→ **What you have to do**
In the data below, the answer is the run of lines from the line containing "ring pip: (516, 401)" through the line containing "pinky tip: (428, 490)", both included; print it exactly and nothing else.

→ **Excerpted data**

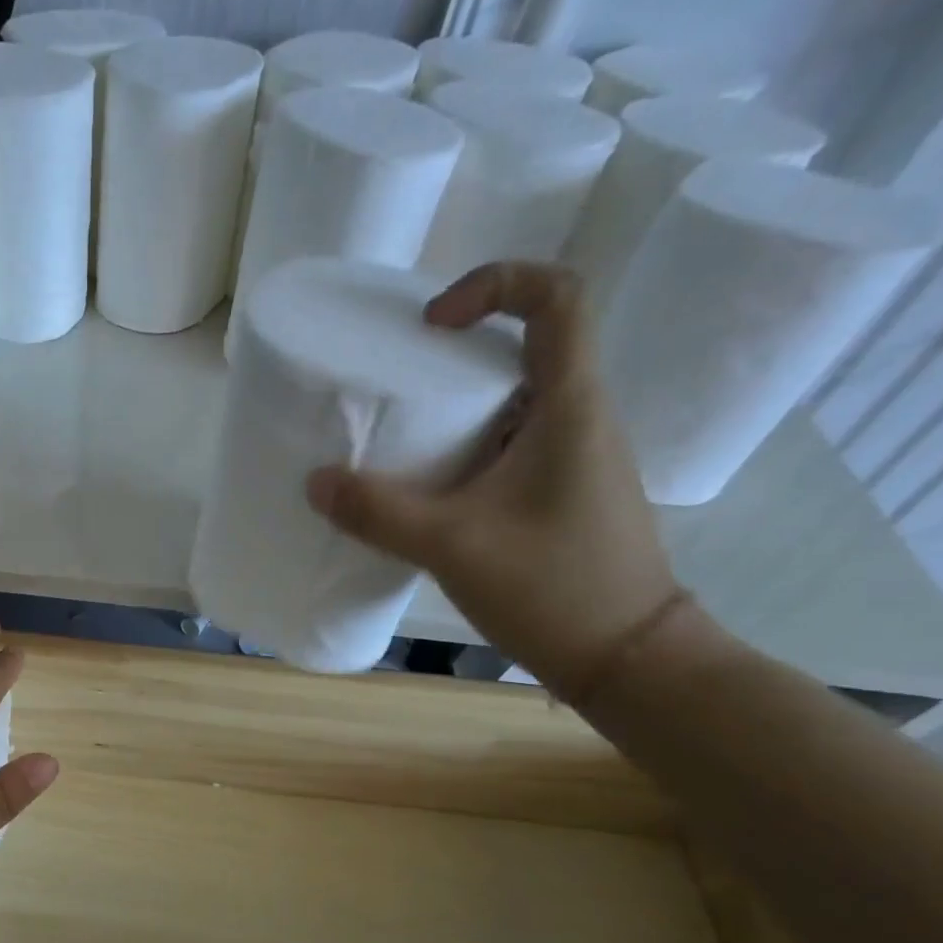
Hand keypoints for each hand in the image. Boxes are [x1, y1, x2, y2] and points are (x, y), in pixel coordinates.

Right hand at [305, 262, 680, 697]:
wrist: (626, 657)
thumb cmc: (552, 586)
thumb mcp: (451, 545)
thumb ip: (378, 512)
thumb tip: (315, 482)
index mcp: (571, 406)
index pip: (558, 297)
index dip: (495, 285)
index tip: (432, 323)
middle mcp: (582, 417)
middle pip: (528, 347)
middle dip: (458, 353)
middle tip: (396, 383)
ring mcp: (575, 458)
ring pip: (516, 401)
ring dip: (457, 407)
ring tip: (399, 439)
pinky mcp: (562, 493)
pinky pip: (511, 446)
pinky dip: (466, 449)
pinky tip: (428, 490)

--

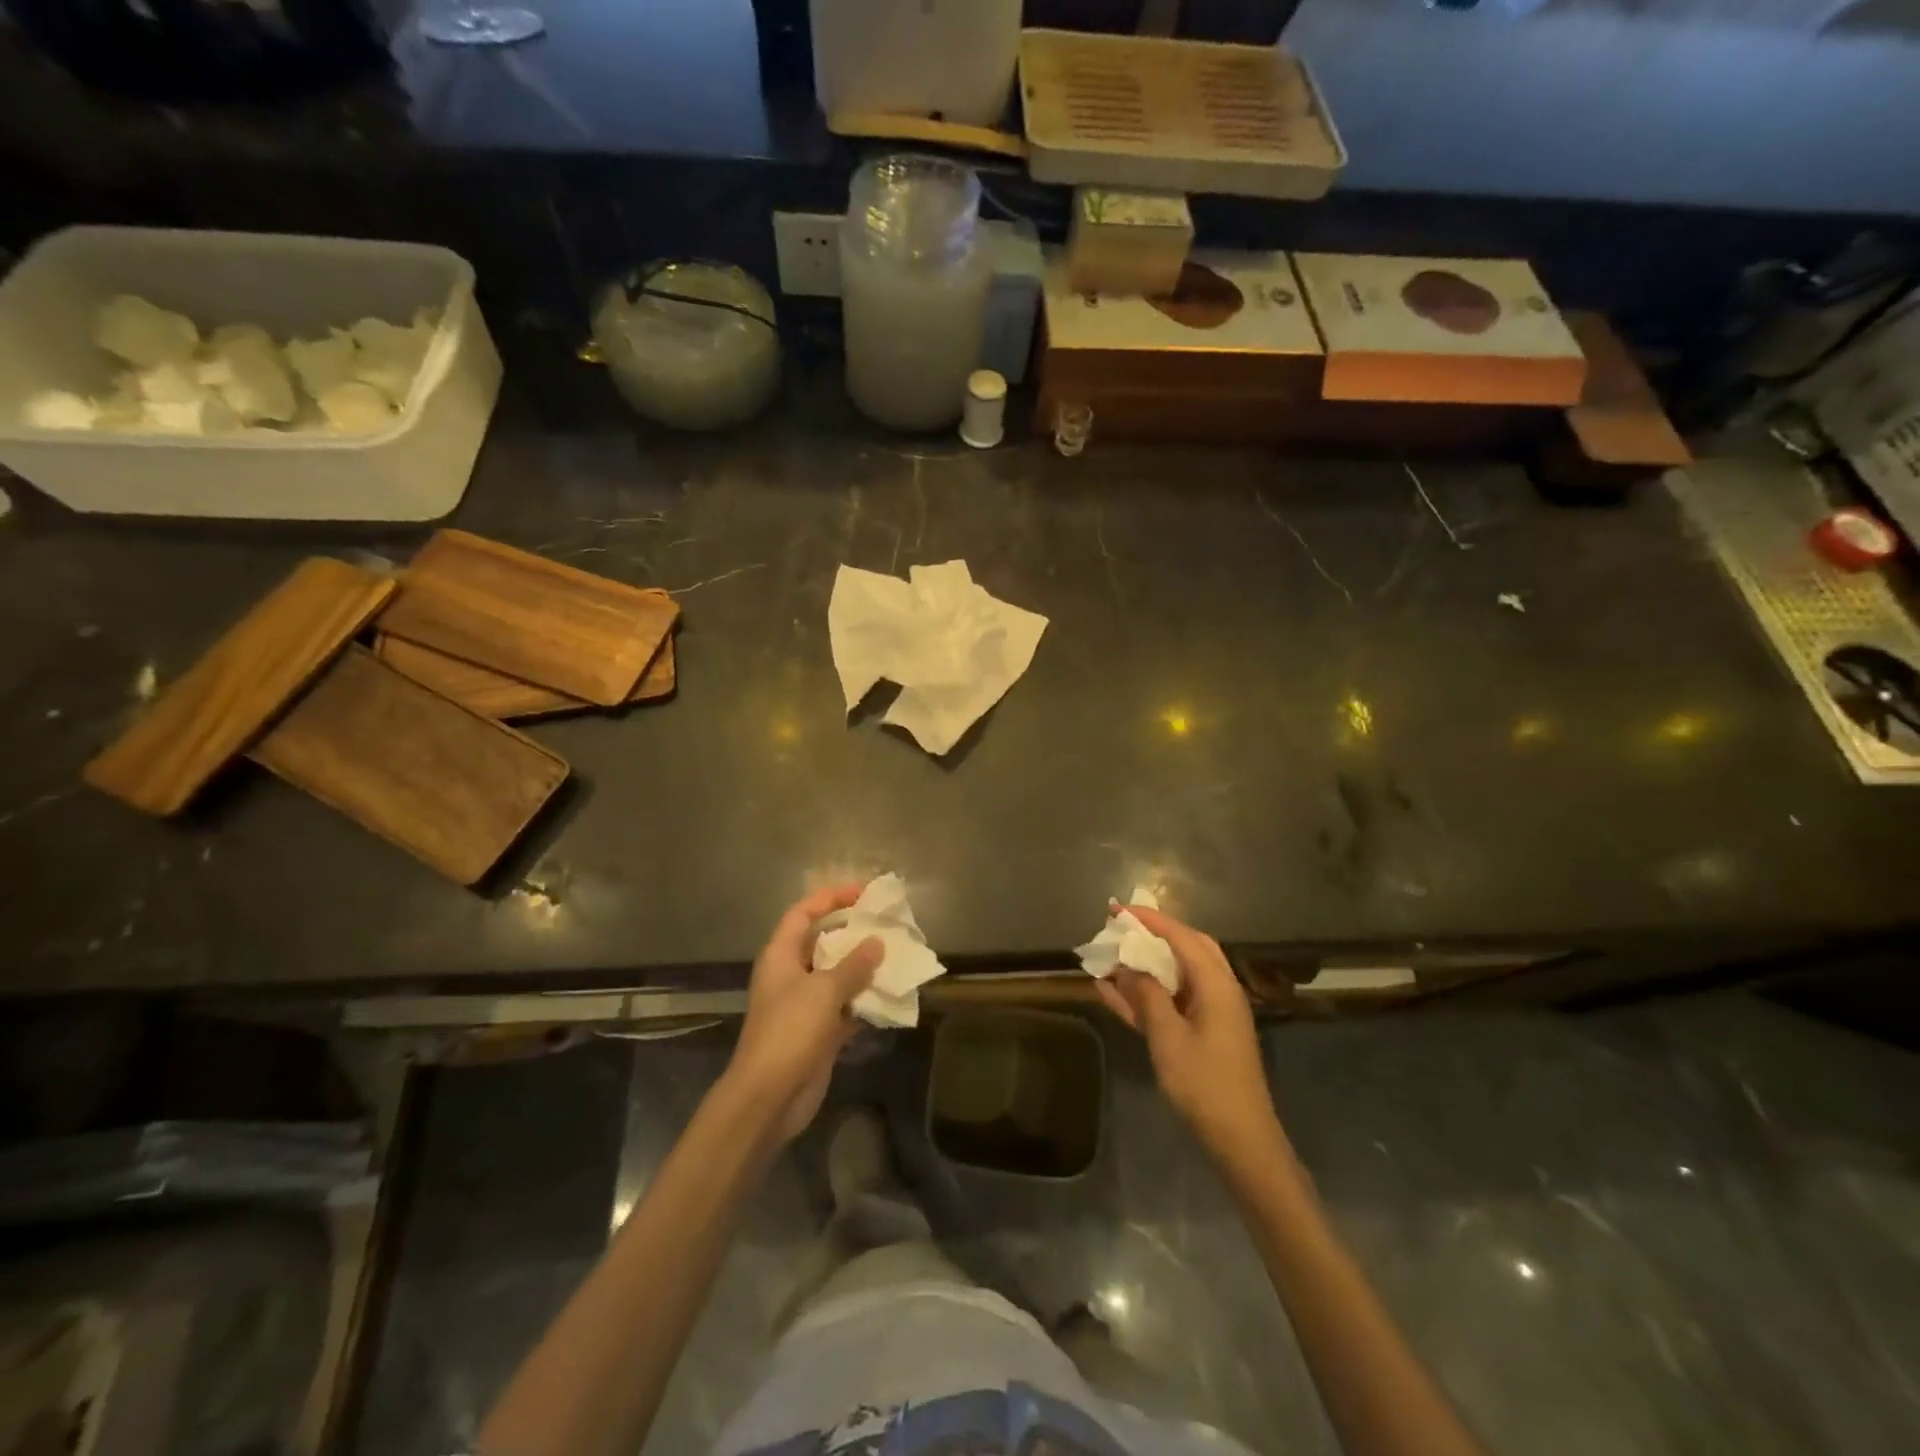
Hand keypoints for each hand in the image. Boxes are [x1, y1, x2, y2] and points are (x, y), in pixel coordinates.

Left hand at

→ **Completed exercise**
ring pip: (516, 401)
ring dip: (457, 407)
ring tip: (399, 439)
pinky mcp: (562, 493)
pinky pip: (511, 446)
pinky dip: (466, 449)
pinky tip: (428, 490)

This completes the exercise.